▶ _Try it_
Rewrite the listing below as a JSON list of strings, one string per line, with blank lines omitted. Leave out the pictures.

── Data to process ──

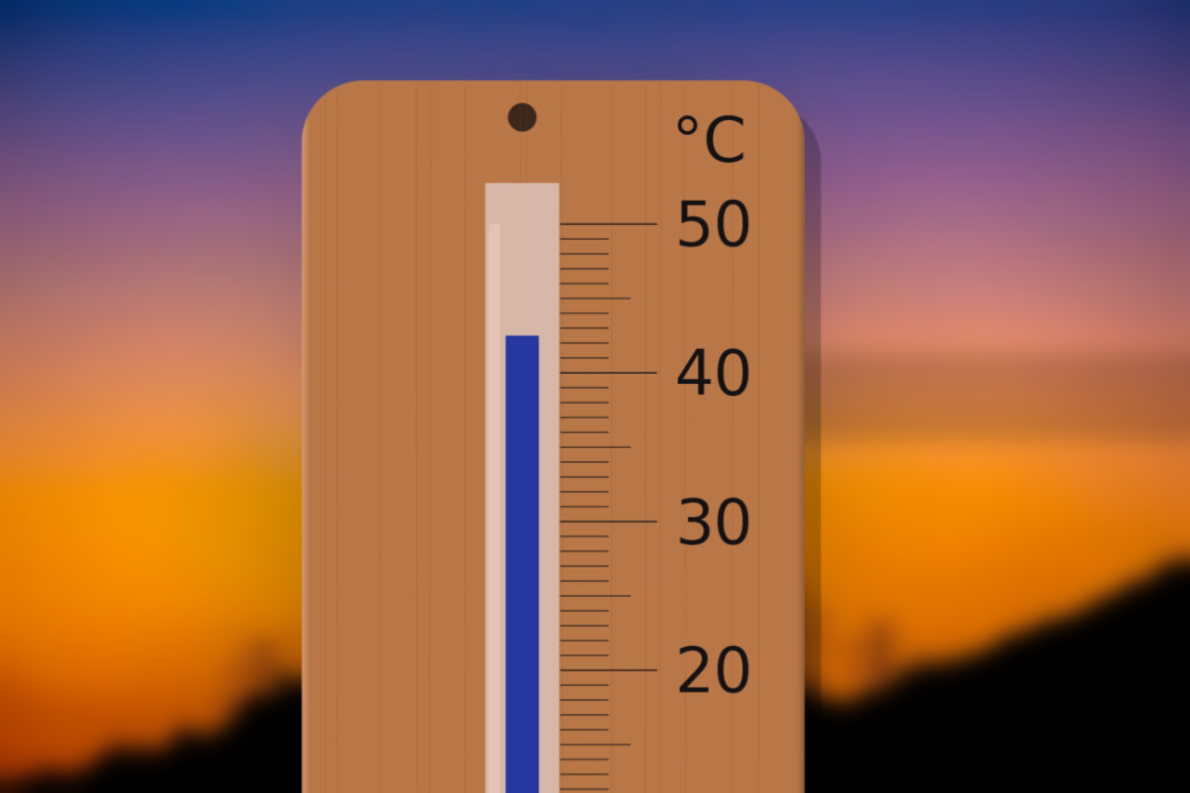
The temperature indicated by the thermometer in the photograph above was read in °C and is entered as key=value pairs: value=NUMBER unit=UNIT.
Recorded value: value=42.5 unit=°C
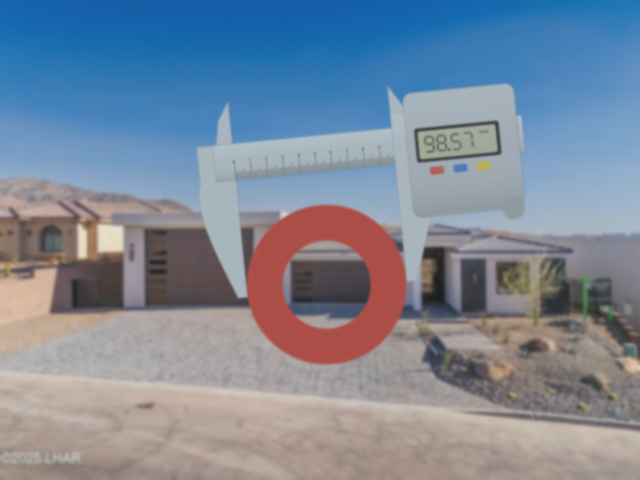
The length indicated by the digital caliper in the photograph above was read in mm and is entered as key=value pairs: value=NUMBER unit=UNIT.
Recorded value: value=98.57 unit=mm
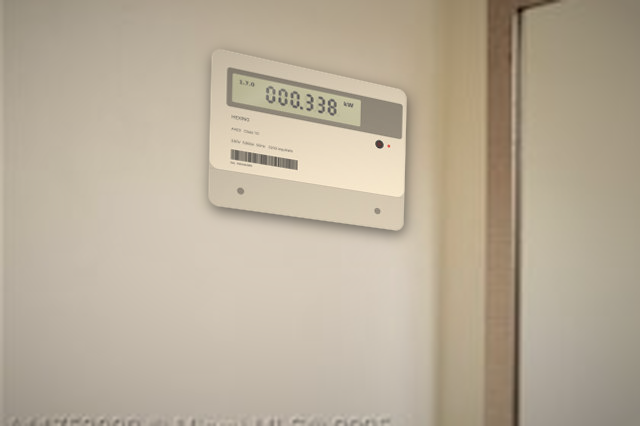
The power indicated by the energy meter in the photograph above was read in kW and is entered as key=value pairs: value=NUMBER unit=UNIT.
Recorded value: value=0.338 unit=kW
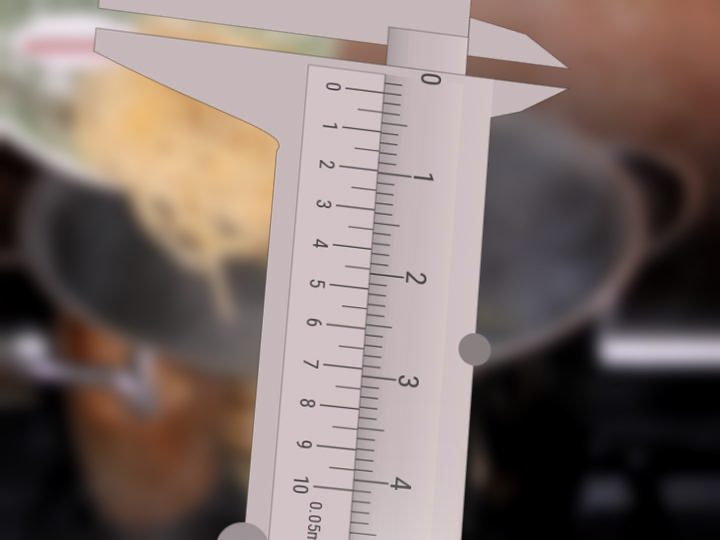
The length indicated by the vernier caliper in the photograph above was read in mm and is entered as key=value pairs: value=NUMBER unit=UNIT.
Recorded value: value=2.0 unit=mm
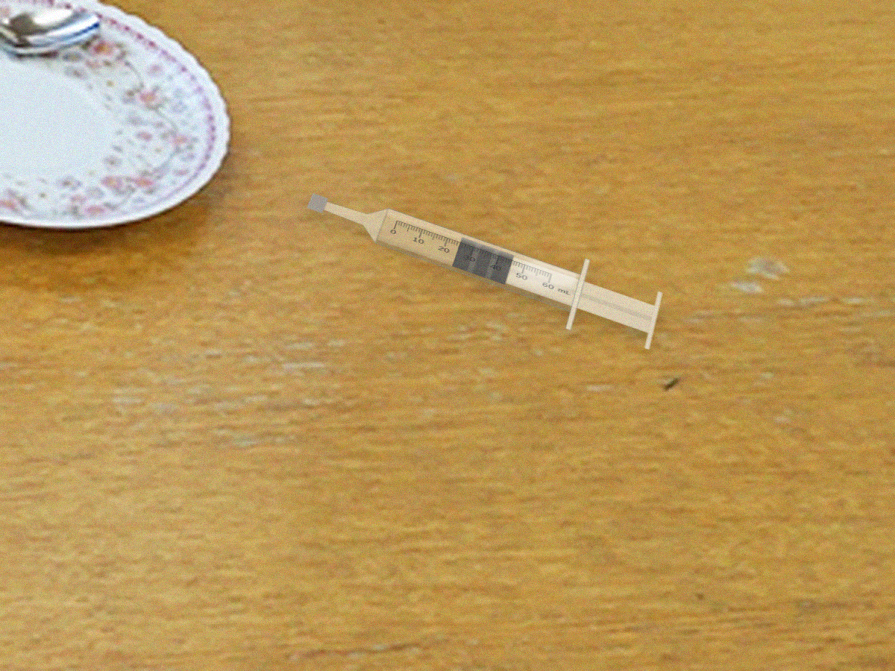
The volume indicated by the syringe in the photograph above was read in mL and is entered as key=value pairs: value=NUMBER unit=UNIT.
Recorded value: value=25 unit=mL
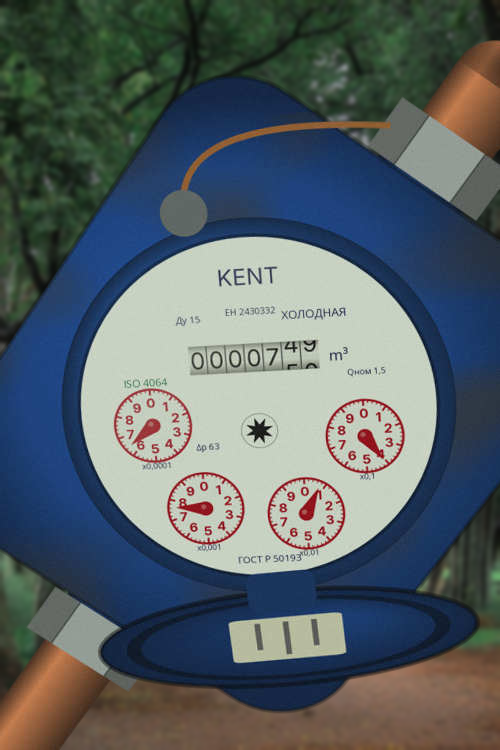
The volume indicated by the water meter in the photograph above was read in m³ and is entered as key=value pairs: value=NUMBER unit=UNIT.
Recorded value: value=749.4076 unit=m³
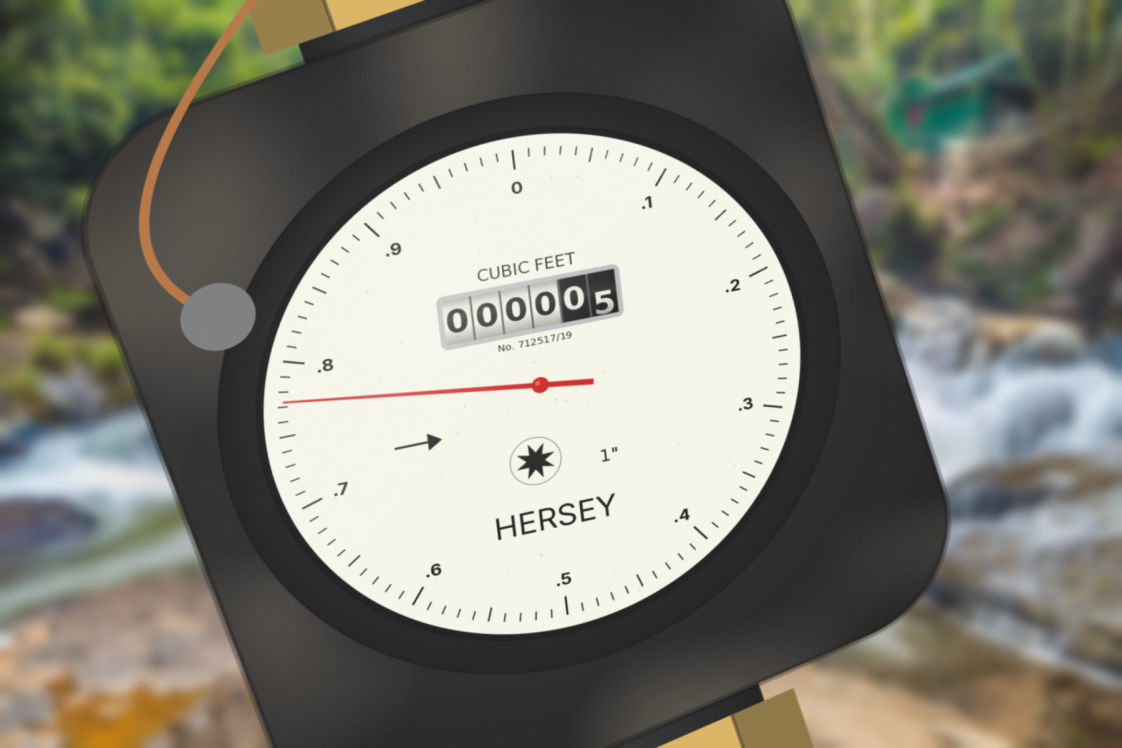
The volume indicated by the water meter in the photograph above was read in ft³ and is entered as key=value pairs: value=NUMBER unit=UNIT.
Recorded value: value=4.77 unit=ft³
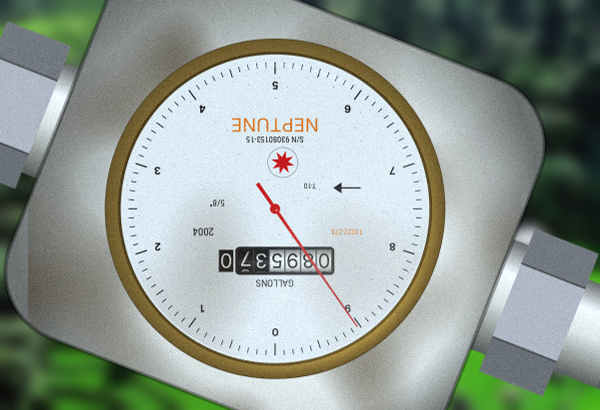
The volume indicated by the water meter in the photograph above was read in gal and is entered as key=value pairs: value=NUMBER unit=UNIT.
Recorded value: value=895369.0 unit=gal
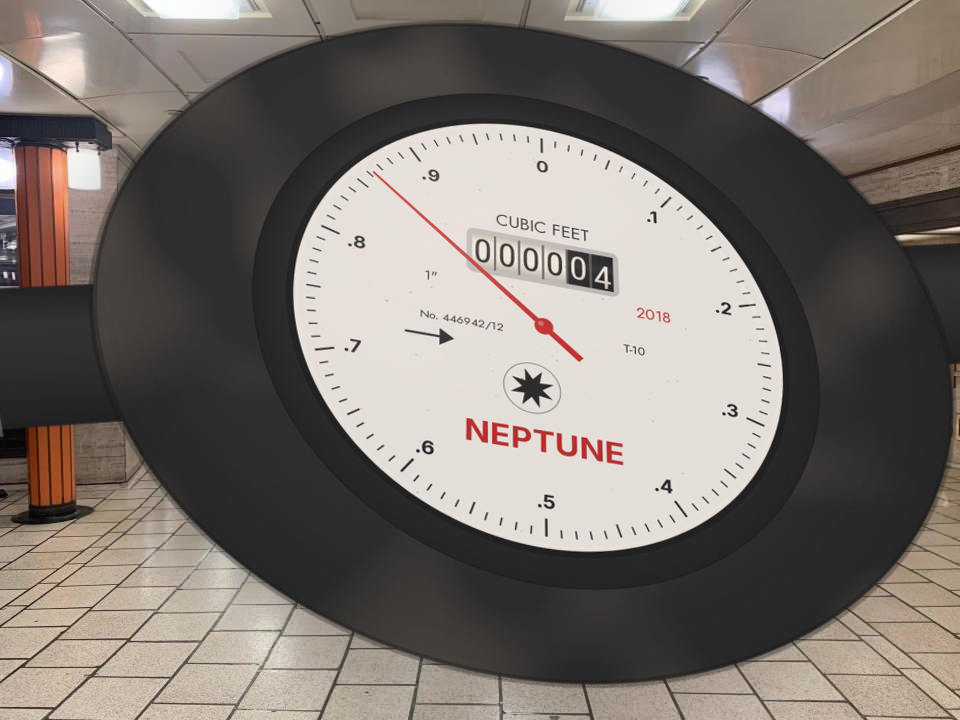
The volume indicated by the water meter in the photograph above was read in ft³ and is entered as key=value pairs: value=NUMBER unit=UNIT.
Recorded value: value=3.86 unit=ft³
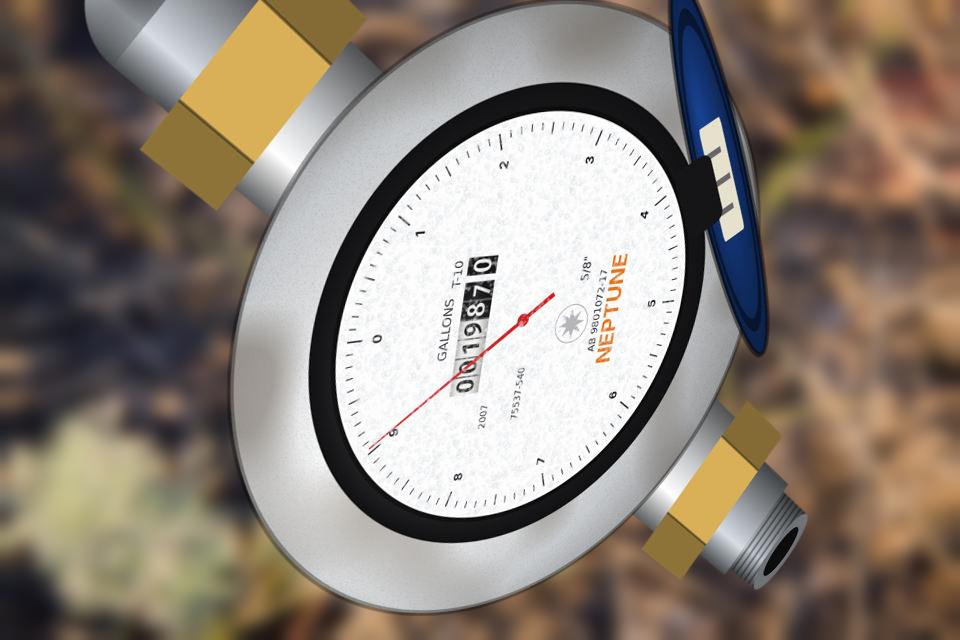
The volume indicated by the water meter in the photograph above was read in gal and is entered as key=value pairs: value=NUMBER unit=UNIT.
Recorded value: value=19869.0 unit=gal
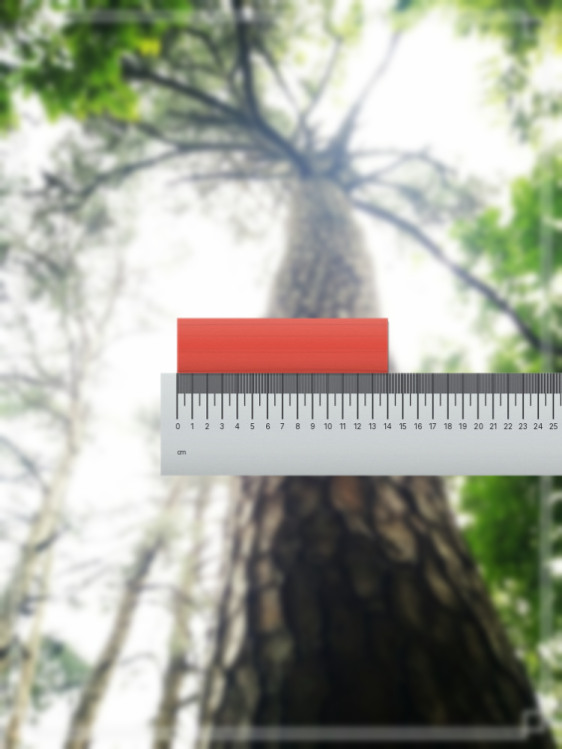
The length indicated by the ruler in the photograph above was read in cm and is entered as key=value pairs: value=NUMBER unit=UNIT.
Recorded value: value=14 unit=cm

───

▶ _Solution to this problem_
[
  "The temperature indicated by the thermometer in the photograph above was read in °C and is entered as key=value pairs: value=NUMBER unit=UNIT.",
  "Recorded value: value=42.5 unit=°C",
  "The length indicated by the digital caliper in the photograph above was read in mm and is entered as key=value pairs: value=NUMBER unit=UNIT.",
  "Recorded value: value=98.57 unit=mm",
  "The power indicated by the energy meter in the photograph above was read in kW and is entered as key=value pairs: value=NUMBER unit=UNIT.",
  "Recorded value: value=0.338 unit=kW",
  "The length indicated by the vernier caliper in the photograph above was read in mm and is entered as key=value pairs: value=NUMBER unit=UNIT.",
  "Recorded value: value=2.0 unit=mm",
  "The volume indicated by the syringe in the photograph above was read in mL and is entered as key=value pairs: value=NUMBER unit=UNIT.",
  "Recorded value: value=25 unit=mL",
  "The volume indicated by the water meter in the photograph above was read in m³ and is entered as key=value pairs: value=NUMBER unit=UNIT.",
  "Recorded value: value=749.4076 unit=m³",
  "The volume indicated by the water meter in the photograph above was read in ft³ and is entered as key=value pairs: value=NUMBER unit=UNIT.",
  "Recorded value: value=4.77 unit=ft³",
  "The volume indicated by the water meter in the photograph above was read in gal and is entered as key=value pairs: value=NUMBER unit=UNIT.",
  "Recorded value: value=895369.0 unit=gal",
  "The volume indicated by the water meter in the photograph above was read in ft³ and is entered as key=value pairs: value=NUMBER unit=UNIT.",
  "Recorded value: value=3.86 unit=ft³",
  "The volume indicated by the water meter in the photograph above was read in gal and is entered as key=value pairs: value=NUMBER unit=UNIT.",
  "Recorded value: value=19869.0 unit=gal",
  "The length indicated by the ruler in the photograph above was read in cm and is entered as key=value pairs: value=NUMBER unit=UNIT.",
  "Recorded value: value=14 unit=cm"
]